Physical Therapy Fast Facts Printable (PDF)

For more information on Physical Therapy check out this APTA Presentation

Choosing Physical Therapy as a Career

With the increasing demands of physical therapists, individuals interested in pursuing this health profession must be independent thinkers with high-level problem-solving skills. Recently, this health profession has transitioned from a master's level education to a doctoral level. It is anticipated that by 2010, 99% of the physical therapy programs will be accredited to award the professional Doctoral of Physical Therapy (DPT) degree.

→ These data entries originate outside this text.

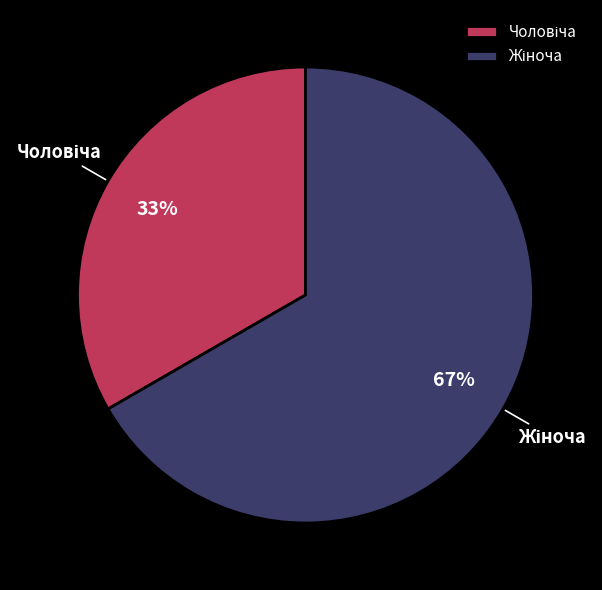

To the nearest percent, what is the average slice percentage?

50%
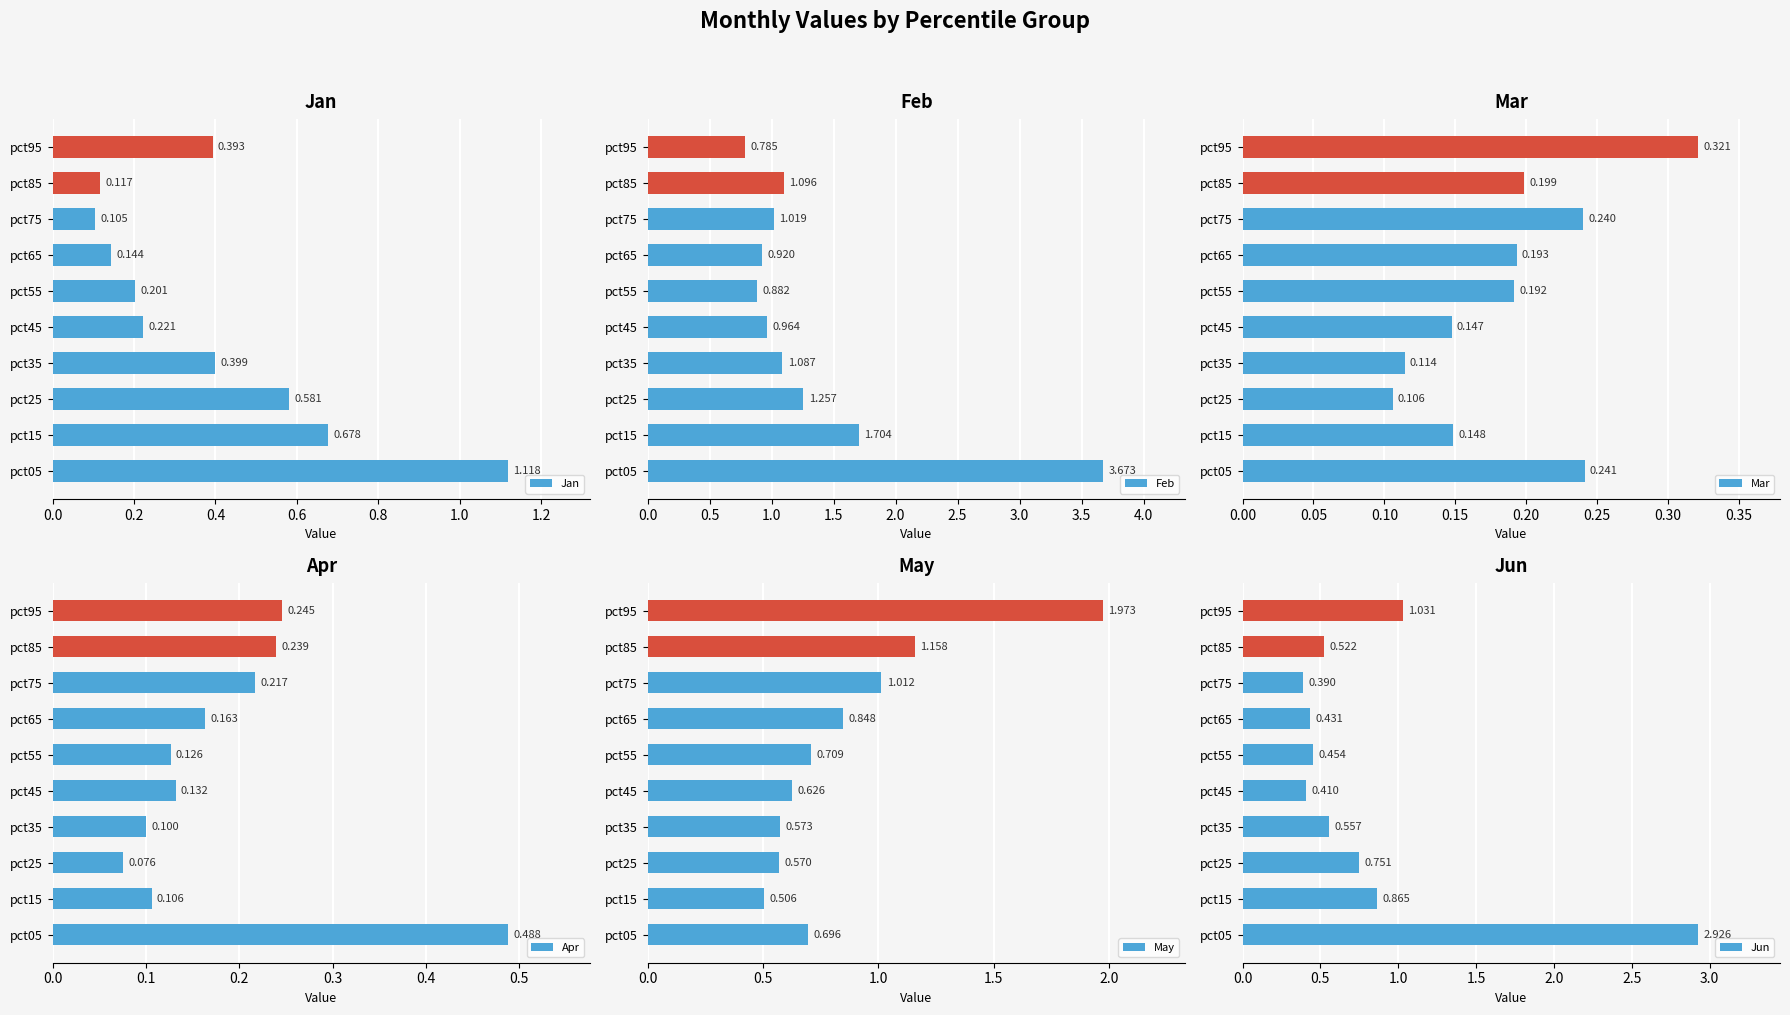

What is the difference between the maximum and minimum values in the Feb series?

2.9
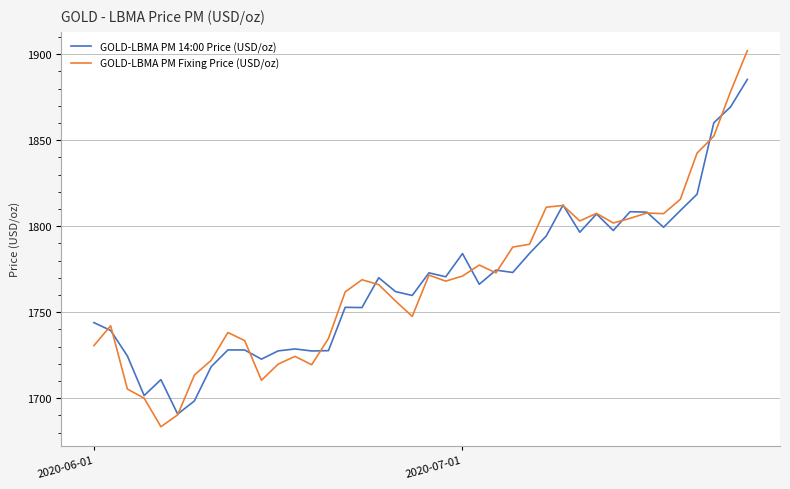

What is the highest value of the GOLD-LBMA PM Fixing Price (USD/oz) series?

1902.1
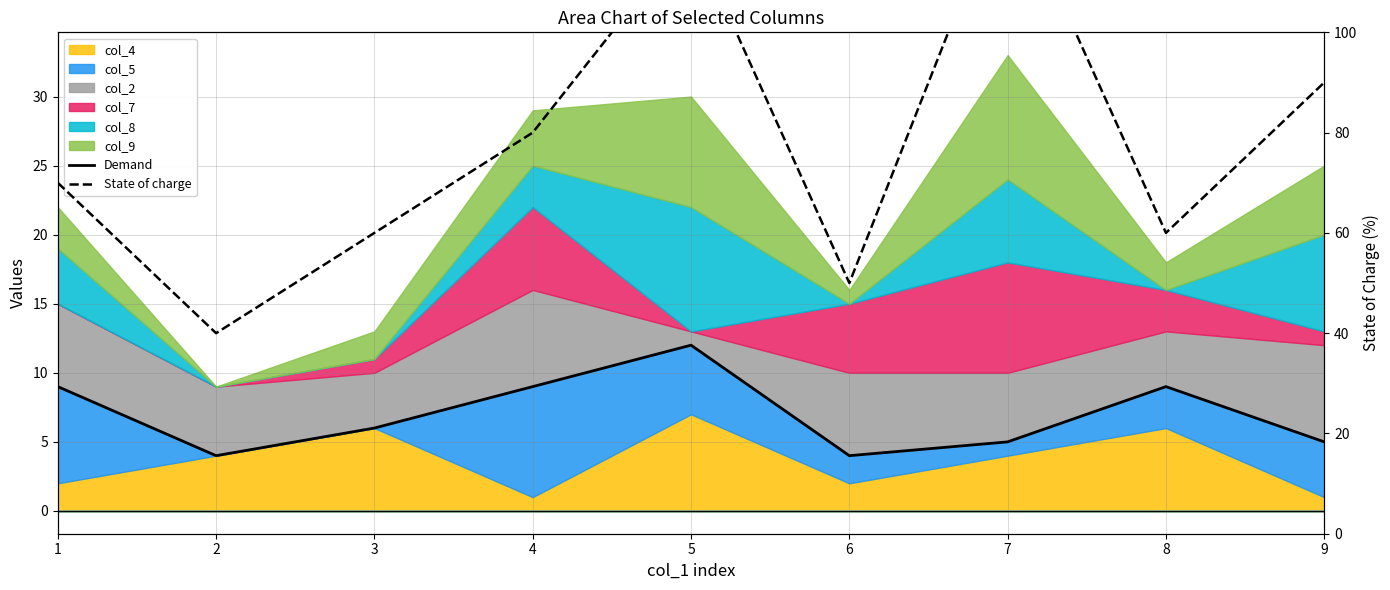

How many lines are shown in the chart?

2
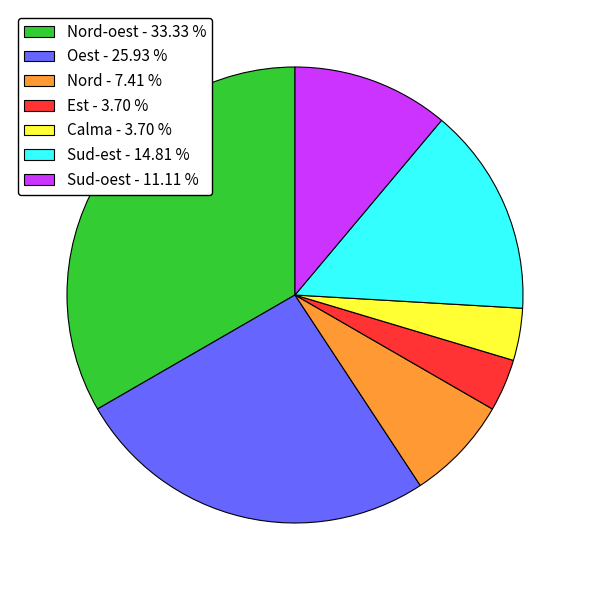

Does Calma - 3.70 % account for over 50% of the chart?

No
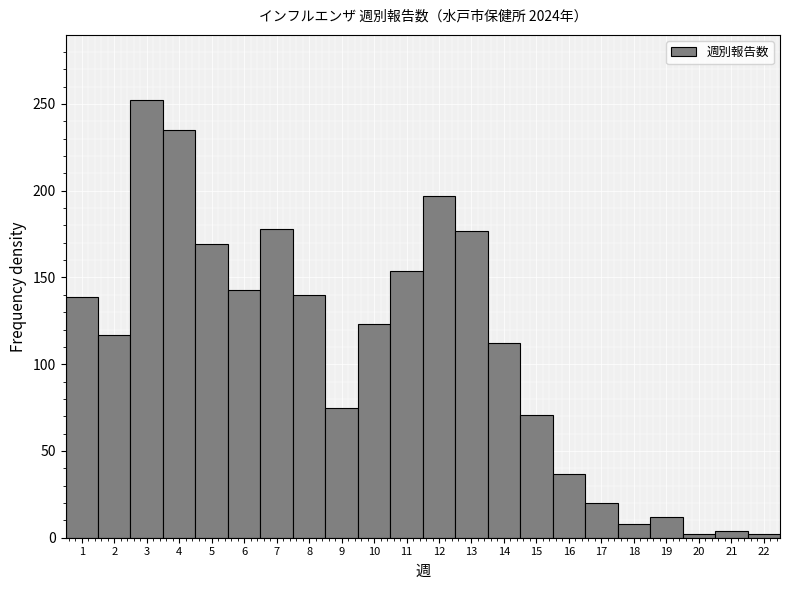

Over which range of the x-axis is the bar tallest?

2.5 to 3.5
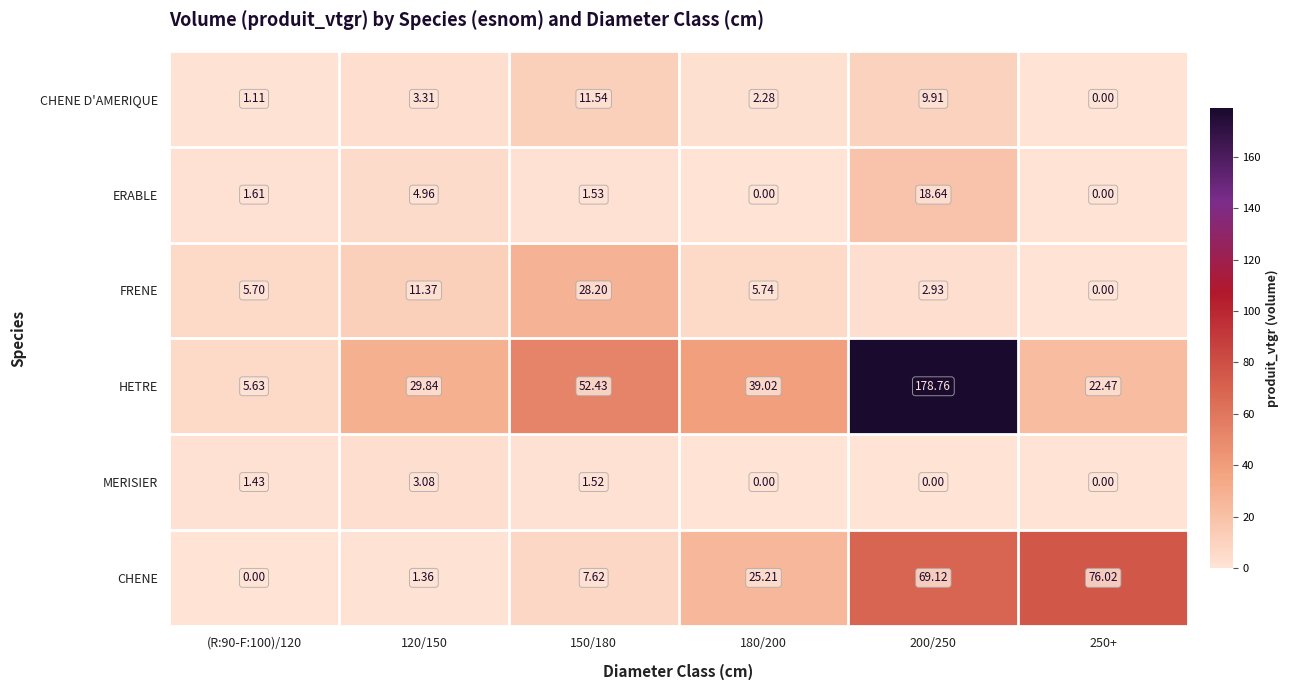

Which series has the largest total across all categories?

HETRE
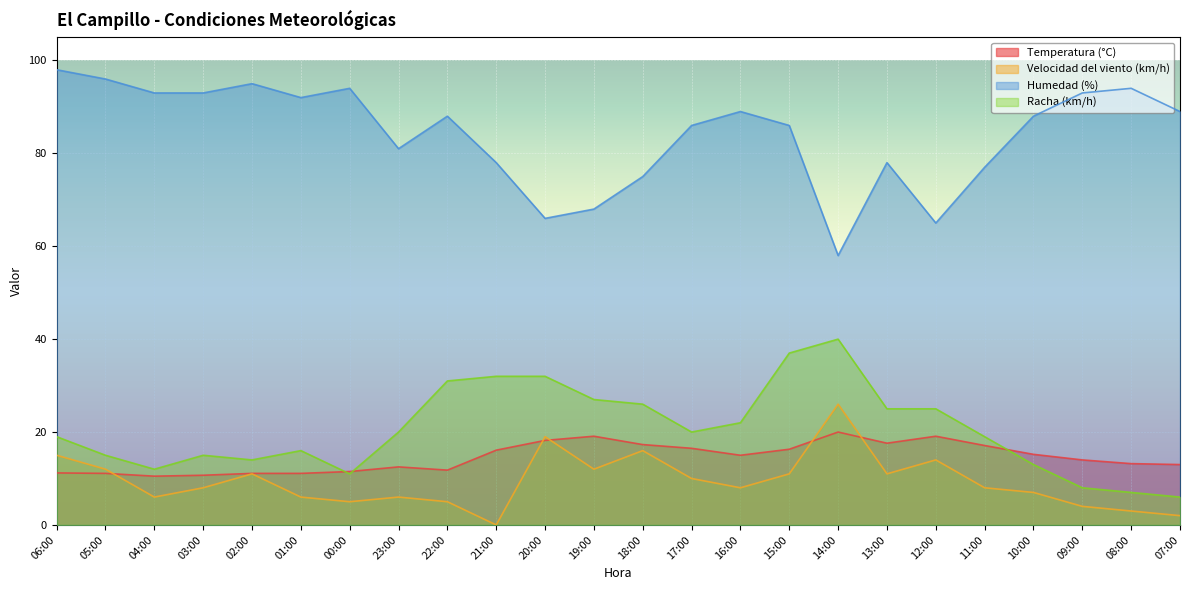

True or false: Velocidad del viento (km/h) and Temperatura (°C) cross at least once.

True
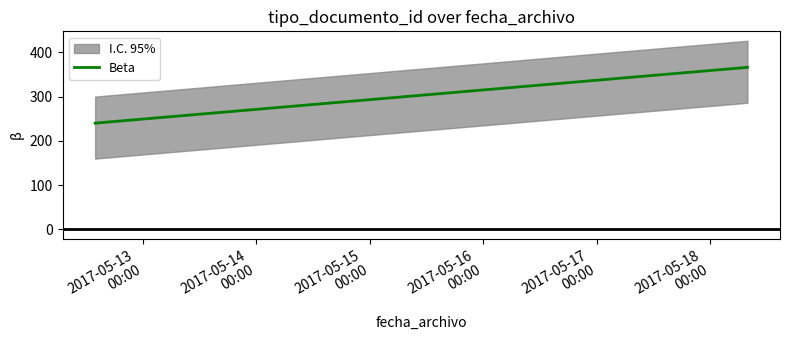

What is the maximum value for Beta?

366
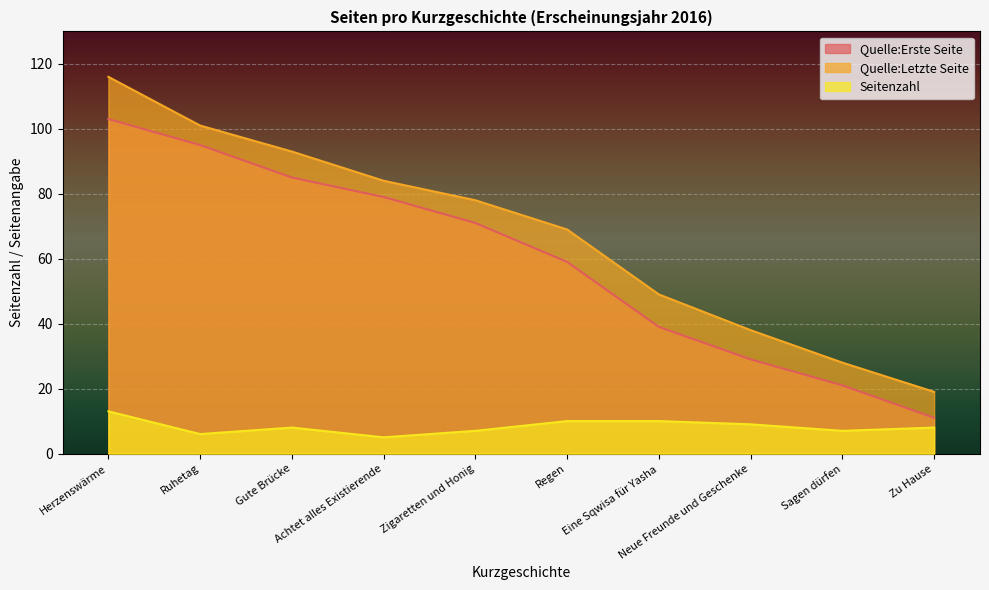

Reading left to right, extract all data points from this chart.

Quelle:Erste Seite: Herzenswärme=103	Ruhetag=95	Gute Brücke=85	Achtet alles Existierende=79	Zigaretten und Honig=71	Regen=59	Eine Sqwisa für Yasha=39	Neue Freunde und Geschenke=29	Sagen dürfen=21	Zu Hause=11
Quelle:Letzte Seite: Herzenswärme=116	Ruhetag=101	Gute Brücke=93	Achtet alles Existierende=84	Zigaretten und Honig=78	Regen=69	Eine Sqwisa für Yasha=49	Neue Freunde und Geschenke=38	Sagen dürfen=28	Zu Hause=19
Seitenzahl: Herzenswärme=13	Ruhetag=6	Gute Brücke=8	Achtet alles Existierende=5	Zigaretten und Honig=7	Regen=10	Eine Sqwisa für Yasha=10	Neue Freunde und Geschenke=9	Sagen dürfen=7	Zu Hause=8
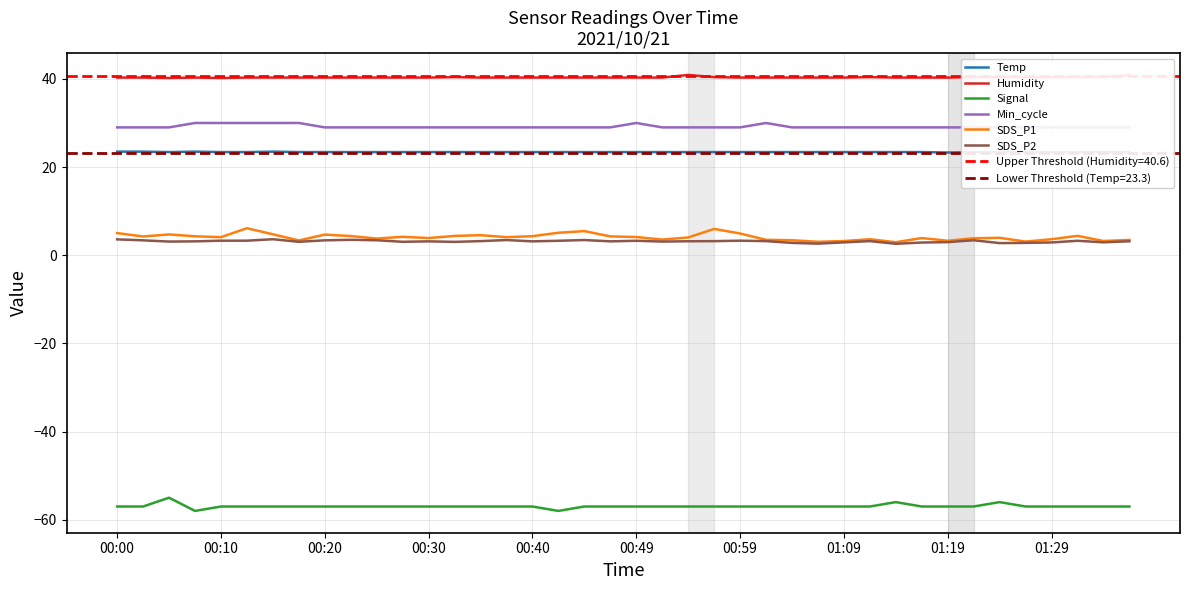

True or false: Min_cycle and SDS_P2 cross at least once.

False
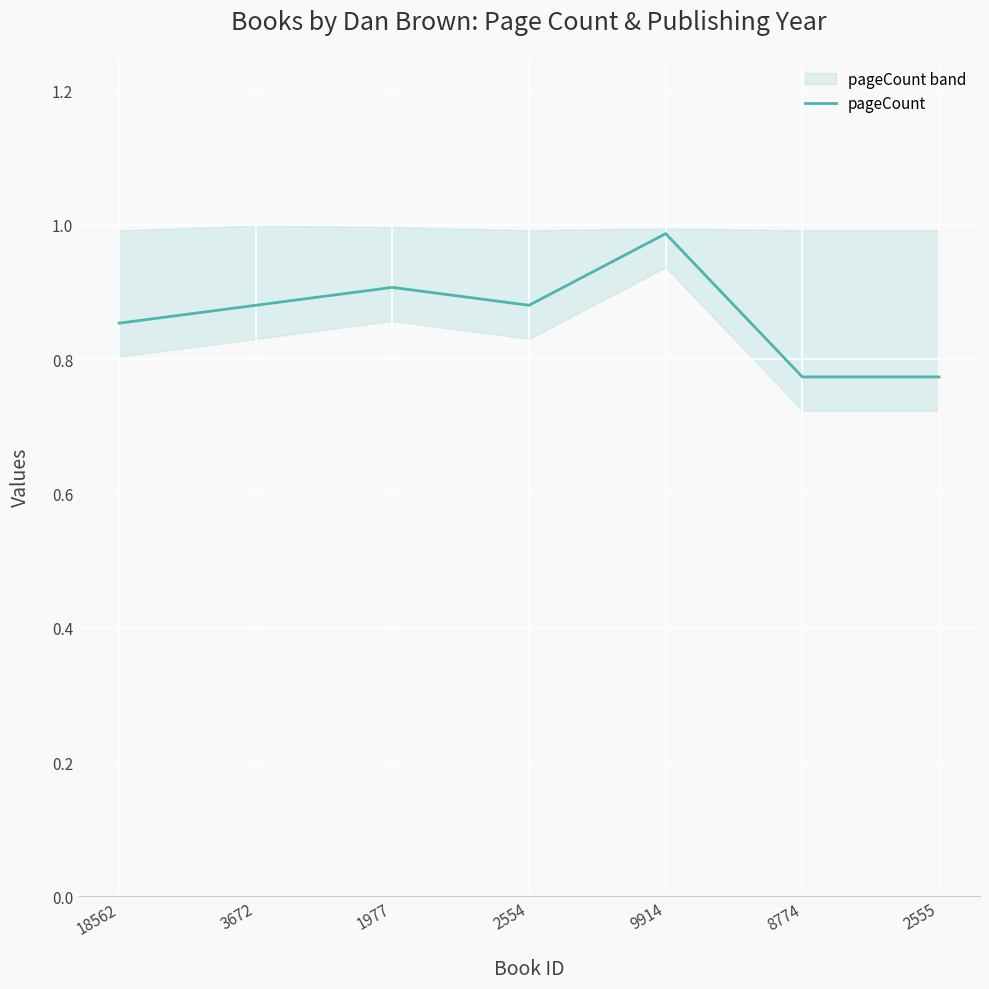

The value at 2555 is 1.2. True or false?

False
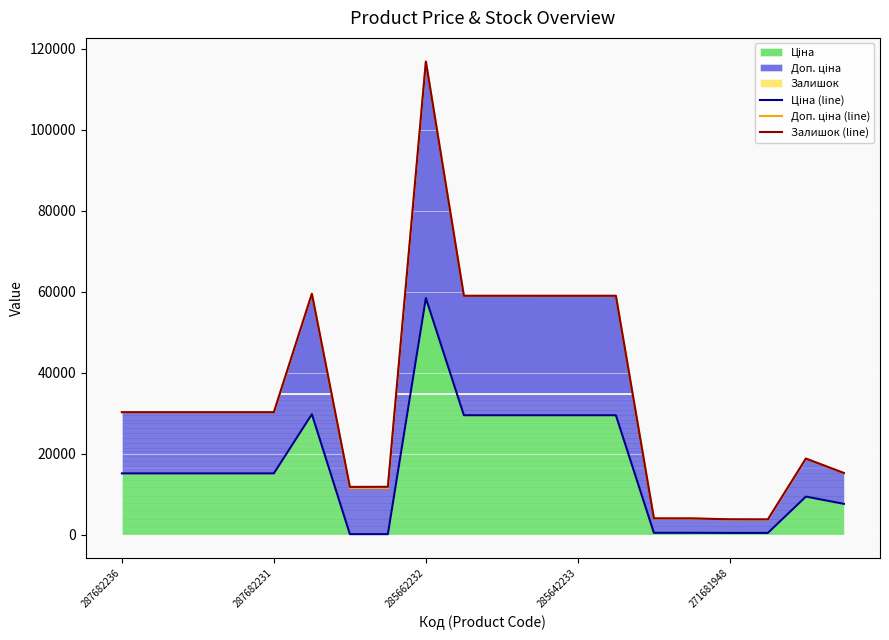

What is the label of the 10th point from the left?

9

Students interested in pursuing physical therapy as a career should possess attributes that include excellent interpersonal, communication, problem solving, critical thinking and leadership skills. Students should also be comfortable working with individuals of all ages and have a sincere interest in improving the health and wellness of patients. With today's population living longer and remaining active later in life, physical therapists are in a dire demand. There are many reasons students choose physical therapy as a career:

  • Excellent income: the median salary of physical therapists in private practice is $82,390 ( depending on position, years of experience, degree of education, geographic location, and practice setting. Some make over $100,000 (
  • Satisfying professional career: many physical therapists enjoy the independence and autonomy of owning their own practice and the flexibility of determining their practice hours (thus allowing more time for personal life)
  • Career outlook is excellent: new physical therapists are needed in private practice and as teachers in academic settings. Because of our aging population, opportunities for physical therapists specializing in geriatrics are abundant.
  • Full-time/part-time flexibility: many physical therapists work part-time, making it easier to balance a career with family life
  • Best employment rates: with just a 0.2% unemployment rate, physical therapists are now experiencing some of the best employment conditions


More than 150,000 physical therapists are licensed in the United States today. All physical therapists must receive a graduate degree from an accredited physical therapy program before taking a national licensure examination that allows them to practice. State licensure is required in each state in which a physical therapist practices.

Nearly 80% of active physical therapists practice in (1) outpatient clinics or offices, (2) inpatient rehabilitation facilities, (3) skilled nursing, extended care, or subacute facilities, (4) homes, (5) education or research centers, (6) schools, (7) hospices, (8) industrial, workplace, or other occupational environments, or (9) fitness centers and sports training facilities. Most other physical therapists work in hospital settings.

As of 2016, all entry-level PT programs will be required to award the Doctorate of Physical Therapy (DPT) degree. As of 2015 there are 206 DPT programs in the U.S. Ohio has a variety of DPT programs throughout the state, of which include: The Ohio State University, University of Dayton, Ohio University, University of Cincinnati, College of Mount St. Joseph, University of Toledo, Cleveland State University, University of Findlay, Walsh University, and Youngstown State University.